O que sabemos é que ao contrário da prática atual de não visitar os cemitérios entre Rosh Hashaná e Yom Kippur, as coisas eram diferentes no Rio de Janeiro e o Dia do Perdão era o dia da inauguração coletiva das matzeivas (das pedras dos túmulos) dos falecidos no ano anterior. E começava bem cedo. Em 1911, temos a agenda das festas da ABFRI publicada no Jornal do Brasil de 21/set/1911: às seis da manhã terá início a cerimônia da “colocação das lápides”, no São Francisco Xavier. Depois a volta para a sinagoga era às 5 da tarde.

Passava bonde na porta e em 1911 havia taxis na cidade. É interessante notar que falamos em “descobrir” pois tiramos o pano que cobria a pedra, e eles falavam em “colocar” a pedra. Não sabemos se matzeiva era de fato fechada pela última pedra ou o termo era apenas para não dizer “inauguração”, como continuamos não fazendo. Se alguém for ler a nota acima fica claro que os termos estão em ídiche e que Mazker-Nechumes, é Izkor Nechamot, Izkor em memória às almas. Era muito comum repórteres e operadores de linotipo errarem nomes judaicos e termos ditos em ídiche e com sotaque. Em 1907, por exemplo tempos publicado também pelo antigo Jornal do Brasil, Simchas Toura, talvez a festa judaica do boi.

VELAS PARA OS PARENTES MORTOS

Acima temos a página 29 da edição 226 da revista Careta de 28/set/1912 mostrando o Yom Kipur na sinagoga da ABFRI, com homens no sobrado e mulheres no térreo. Todas estas mulheres são prostitutas judias e os homens envolvidos com a prostituição, sejam como cafetões ou maridos, ou as duas coisas. Normalmente as pessoas detestam aceitar que “aqueles judeus e aquelas judias” tinham religiosidade.

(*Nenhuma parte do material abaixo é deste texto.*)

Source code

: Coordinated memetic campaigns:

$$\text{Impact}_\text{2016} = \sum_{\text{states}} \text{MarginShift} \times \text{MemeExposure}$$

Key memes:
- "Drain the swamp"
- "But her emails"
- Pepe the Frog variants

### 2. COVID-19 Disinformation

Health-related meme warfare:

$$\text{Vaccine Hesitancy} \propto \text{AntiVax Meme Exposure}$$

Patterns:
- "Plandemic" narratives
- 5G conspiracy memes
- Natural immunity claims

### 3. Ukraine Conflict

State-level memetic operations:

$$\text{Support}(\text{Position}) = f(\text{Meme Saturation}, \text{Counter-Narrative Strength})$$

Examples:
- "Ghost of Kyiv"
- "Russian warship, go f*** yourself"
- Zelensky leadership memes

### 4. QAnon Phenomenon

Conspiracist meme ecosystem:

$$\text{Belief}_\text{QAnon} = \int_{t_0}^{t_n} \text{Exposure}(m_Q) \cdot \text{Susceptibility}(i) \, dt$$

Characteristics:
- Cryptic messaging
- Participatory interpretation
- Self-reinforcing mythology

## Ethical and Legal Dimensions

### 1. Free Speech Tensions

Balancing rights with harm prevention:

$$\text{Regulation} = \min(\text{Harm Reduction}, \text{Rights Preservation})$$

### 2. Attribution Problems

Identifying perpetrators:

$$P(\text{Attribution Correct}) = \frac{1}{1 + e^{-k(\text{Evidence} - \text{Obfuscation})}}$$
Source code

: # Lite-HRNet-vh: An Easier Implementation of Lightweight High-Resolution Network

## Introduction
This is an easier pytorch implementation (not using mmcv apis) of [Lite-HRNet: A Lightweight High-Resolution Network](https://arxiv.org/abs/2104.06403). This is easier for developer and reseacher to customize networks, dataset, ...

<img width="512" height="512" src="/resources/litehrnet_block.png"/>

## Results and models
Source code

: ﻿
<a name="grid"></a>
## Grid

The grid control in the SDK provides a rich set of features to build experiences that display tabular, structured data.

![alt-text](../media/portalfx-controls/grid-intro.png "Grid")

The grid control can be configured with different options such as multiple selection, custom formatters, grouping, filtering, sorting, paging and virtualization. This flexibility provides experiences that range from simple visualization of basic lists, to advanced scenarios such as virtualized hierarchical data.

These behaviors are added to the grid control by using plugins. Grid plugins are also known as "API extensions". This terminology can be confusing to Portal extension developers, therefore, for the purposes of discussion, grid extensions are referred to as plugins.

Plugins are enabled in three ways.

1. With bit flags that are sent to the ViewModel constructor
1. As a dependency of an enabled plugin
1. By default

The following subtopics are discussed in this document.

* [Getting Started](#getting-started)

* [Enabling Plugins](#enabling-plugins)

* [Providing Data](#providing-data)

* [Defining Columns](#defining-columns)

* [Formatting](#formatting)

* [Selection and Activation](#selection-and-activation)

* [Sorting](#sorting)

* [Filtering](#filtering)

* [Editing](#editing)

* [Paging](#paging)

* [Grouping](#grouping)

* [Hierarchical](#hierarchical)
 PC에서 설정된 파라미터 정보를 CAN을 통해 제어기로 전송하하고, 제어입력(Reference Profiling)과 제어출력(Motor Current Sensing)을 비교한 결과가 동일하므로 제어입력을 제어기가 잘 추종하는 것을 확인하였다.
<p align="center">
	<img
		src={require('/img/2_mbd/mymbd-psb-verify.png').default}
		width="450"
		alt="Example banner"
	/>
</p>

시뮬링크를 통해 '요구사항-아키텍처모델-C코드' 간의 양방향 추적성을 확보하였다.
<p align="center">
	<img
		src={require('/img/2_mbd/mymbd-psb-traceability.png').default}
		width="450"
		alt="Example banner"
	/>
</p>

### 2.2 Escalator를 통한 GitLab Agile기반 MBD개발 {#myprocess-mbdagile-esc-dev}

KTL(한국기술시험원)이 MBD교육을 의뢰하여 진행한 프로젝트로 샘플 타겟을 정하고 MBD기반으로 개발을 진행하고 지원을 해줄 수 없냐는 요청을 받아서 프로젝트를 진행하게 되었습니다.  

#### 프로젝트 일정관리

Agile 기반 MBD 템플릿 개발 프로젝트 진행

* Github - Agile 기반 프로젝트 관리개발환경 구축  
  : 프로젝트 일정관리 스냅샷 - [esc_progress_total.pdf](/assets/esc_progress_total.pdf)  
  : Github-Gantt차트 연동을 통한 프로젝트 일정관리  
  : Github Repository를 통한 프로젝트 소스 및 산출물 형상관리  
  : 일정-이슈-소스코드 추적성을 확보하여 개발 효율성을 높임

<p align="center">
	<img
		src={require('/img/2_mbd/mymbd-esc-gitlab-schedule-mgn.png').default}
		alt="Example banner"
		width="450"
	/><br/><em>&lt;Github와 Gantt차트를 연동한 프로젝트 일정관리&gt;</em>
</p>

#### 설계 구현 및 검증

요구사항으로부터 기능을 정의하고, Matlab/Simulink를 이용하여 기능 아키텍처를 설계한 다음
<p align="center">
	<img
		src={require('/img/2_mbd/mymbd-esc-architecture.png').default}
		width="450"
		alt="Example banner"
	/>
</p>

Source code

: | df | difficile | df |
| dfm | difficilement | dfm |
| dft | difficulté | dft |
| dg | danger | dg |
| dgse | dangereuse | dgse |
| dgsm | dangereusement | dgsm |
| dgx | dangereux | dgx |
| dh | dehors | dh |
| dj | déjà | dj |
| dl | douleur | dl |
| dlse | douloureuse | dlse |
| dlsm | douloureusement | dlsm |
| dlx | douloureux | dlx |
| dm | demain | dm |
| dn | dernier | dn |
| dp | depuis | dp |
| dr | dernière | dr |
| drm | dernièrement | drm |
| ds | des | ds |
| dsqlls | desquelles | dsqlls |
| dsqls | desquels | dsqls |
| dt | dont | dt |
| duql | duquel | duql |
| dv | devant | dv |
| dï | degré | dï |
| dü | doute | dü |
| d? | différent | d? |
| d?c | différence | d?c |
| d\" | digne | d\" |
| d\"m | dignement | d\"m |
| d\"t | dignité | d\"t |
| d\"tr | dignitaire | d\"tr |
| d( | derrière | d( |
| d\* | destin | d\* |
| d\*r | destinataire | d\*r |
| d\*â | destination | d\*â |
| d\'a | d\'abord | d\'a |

Mas é um fato que a sinagoga delas começou a funcionar em 1903 e só terminou porque foi derrubada pelas obras no metrô na Cidade Nova, após 71 ou 72 anos.

As atividades delas nada tinha de ilegal e frequentavam as páginas dos jornais normalmente. E não parecem ser “prisioneiras ou enganadas”. Se eu não tivesse dito que eram as prostitutas, mas mulheres e homens da comunidade judaica de 1912, todo mundo teria acreditado.

O que se destaca mais são as enormes velas pretas. Segundo a legenda, 1.200 velas (provavelmente bem menos que isso). As velas não são pretas, são de cera de abelha, amareladas, portanto o que hoje chamamos de “vela kosher”, sem uso de parafina e principalmente sem gordura de porco, insumos utilizados nas velas brancas de uso comercial. Naquela época já existia um composto denominado estearina, que é o glicerol, muito utilizado na fabricação velas. No Rio de Janeiro existia a Companhia Esteárica Nacional, a maior fabricante de velas. As velas de cera de abelha não deixam resíduos. Por segurança as velas estão firmemente enfiadas em sacos com terra ou areia.

As velas aparecem pretas porque os fotógrafos dos jornais em todo o mundo utilizavam um filtro azul para fotos em preto e branco. Este filtro faz o céu parecer branco, as nuvens se misturam com o céu, mas qualquer coisa amarela aparece em preto. Abaixo uma imagem da bandeira do Brasil em preto e branco normal e outra como se tirada com filtro azul. É por isso que as bandeiras do Brasil em fotos antigas são muito esquisitas.

Eu conversei com o rabino Stauber anos atrás e ele se lembrava deste costume. Disse que terminou apenas em meados dos anos 1950 quando as pessoas ficaram mais preocupadas com a possibilidade de incêndio. Curiosamente não existe registro de qualquer incêndio em Yom Kipur relacionado com esta prática. Nem dá para imaginarmos a temperatura e o odor de 1.200 velas acesas o dia inteiro num apertado sobrado de madeira. E a prática não era disseminada nem padrão entre os judeus. De fato, ainda estou pesquisando de onde isso veio, mas ainda não encontrei nada. Não existissem estas fotos de 1912, isso teria se perdido completamente. E não era algo barato de ser implementado.

Por José Roitberg – jornalista e pesquisador

José Roitberg

José Roitberg é um jornalista brasileiro e pesquisador em história, formado em Filosofia do Ensino sobre o Holocausto, pelo Yad Vashem de Jerusalém.